Easy to hack the obstacles in #dookeydash
Less easy to validate a score (and no intention to try @samwcyo 😅).
I wonder if I should run a obstacle-less game as an artistic performance until the sewer closes in 7 days and see what score I can get live. pic.twitter.com/dmFkNp23gD
— rtx 👾 (@thatrtx) January 31, 2023
Others, like Orephelious, claim that cheaters are using “exploits” that allow them to force their scores to be posted and circumvent Yuga’s anti-cheat measures.
“When you play Dookey, every single mouse movement, every obstacle you see or hit, every Fragment you collect, every Dash, every millisecond is collected and submitted. Yuga’s simulator then replays your entire run on their server and if anything doesn’t match… CLOGGED,” they said.
When you play Dookey, every single mouse movement, every obstacle you see or hit, every Fragment you collect, every Dash, every millisecond is collected and submitted. Yuga’s simulator then replays your entire run on their server and if anything doesn’t match… CLOGGED.

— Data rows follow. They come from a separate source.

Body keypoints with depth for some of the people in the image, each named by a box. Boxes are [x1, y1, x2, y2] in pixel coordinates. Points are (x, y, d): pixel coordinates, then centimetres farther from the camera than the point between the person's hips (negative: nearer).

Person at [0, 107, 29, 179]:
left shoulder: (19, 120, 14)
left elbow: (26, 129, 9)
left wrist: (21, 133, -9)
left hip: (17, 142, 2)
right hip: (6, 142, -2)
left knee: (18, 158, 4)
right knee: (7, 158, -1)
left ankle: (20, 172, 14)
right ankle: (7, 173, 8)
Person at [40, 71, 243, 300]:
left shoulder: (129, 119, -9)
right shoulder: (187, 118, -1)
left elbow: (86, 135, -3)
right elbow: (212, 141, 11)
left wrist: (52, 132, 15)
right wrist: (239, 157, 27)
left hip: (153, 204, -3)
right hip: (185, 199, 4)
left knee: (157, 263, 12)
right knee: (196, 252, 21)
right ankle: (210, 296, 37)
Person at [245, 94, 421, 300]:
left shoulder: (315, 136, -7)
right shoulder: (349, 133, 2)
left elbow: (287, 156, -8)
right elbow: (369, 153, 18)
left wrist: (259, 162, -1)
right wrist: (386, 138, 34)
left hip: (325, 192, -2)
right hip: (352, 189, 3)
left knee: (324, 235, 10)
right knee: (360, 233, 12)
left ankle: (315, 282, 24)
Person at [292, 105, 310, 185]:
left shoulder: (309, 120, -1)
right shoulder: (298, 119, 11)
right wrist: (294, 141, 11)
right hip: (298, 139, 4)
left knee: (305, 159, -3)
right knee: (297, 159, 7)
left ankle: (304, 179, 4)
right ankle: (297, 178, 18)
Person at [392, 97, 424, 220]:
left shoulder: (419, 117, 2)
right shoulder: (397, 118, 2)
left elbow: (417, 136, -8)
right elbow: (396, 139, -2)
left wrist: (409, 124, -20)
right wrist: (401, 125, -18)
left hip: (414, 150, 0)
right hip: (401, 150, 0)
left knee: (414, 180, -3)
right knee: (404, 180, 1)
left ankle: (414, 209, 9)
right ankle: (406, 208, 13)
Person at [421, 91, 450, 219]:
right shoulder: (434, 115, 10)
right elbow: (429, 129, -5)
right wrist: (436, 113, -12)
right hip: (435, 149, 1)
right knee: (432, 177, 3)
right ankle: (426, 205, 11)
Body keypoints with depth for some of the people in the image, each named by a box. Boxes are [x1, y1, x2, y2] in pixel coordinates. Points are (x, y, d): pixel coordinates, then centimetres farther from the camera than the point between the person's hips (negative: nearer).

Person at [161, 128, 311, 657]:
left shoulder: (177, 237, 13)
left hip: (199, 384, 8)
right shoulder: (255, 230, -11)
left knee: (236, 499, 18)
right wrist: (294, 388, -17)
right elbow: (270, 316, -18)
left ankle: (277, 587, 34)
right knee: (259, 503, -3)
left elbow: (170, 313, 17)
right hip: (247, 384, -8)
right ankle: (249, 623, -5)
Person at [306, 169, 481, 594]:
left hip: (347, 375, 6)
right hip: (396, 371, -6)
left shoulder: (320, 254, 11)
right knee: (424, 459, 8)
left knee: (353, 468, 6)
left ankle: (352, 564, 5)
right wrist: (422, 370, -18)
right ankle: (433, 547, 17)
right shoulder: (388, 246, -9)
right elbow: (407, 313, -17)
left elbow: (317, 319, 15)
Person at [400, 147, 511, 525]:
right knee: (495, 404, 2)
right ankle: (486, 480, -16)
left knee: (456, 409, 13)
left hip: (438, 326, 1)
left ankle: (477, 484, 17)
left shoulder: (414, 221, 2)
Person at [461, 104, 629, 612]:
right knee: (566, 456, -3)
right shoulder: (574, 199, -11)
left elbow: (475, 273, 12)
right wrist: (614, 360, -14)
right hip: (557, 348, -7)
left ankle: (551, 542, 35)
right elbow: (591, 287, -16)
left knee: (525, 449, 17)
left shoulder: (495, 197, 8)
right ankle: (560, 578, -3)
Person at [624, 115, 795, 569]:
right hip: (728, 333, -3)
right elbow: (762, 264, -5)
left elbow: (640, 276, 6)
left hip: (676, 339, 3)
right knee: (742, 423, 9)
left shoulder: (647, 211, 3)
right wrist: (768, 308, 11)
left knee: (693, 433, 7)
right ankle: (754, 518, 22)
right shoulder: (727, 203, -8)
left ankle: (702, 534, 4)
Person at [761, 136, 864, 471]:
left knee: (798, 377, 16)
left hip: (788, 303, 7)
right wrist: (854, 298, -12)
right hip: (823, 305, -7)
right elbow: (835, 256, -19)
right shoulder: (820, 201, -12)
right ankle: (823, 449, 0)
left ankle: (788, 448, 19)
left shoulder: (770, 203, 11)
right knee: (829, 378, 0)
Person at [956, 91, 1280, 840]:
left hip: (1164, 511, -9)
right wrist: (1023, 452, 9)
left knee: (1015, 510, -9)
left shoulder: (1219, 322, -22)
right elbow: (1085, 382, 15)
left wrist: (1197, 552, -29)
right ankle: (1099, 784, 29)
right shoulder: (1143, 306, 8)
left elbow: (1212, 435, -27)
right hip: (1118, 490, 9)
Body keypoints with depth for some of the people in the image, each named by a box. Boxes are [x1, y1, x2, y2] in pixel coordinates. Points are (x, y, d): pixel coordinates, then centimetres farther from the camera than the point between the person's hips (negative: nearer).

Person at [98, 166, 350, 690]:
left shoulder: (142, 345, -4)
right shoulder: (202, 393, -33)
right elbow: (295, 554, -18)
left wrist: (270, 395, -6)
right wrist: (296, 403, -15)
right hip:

— orephelious (@orephelious) February 6, 2023
While many fans believe that Yuga Labs will be able to detect and remove ill-gotten scores, others are less sure.
“Dookey Dash was widely botted,” wrote the hacker ClearHat on Twitter in a detailed, 43-part Twitter thread. “Our team shortly discovered that it was possible to plug in a ‘course seed’ and generate the exact architecture/map of the course, down to the very last obstacle, at the start of every game, and it is 100% undetectable,” they said.
ClearHat claims they figured out how to manipulate the game and that Yuga Labs did not encrypt a .js file that contained “the rules for the game.” By the time that file was updated, the game’s information had already been leaked.
For the time spent on it, it actually performed very well. (23/43) pic.twitter.com/0UdKL7SYPB
— ClearHat (@xClearHat) February 8, 2023
“If they do invalidate any of the scores, it would have to be based on their subjective assessment of whether it ‘looks’ like a bot or not, and that’s not a good strategy,” ClearHat added.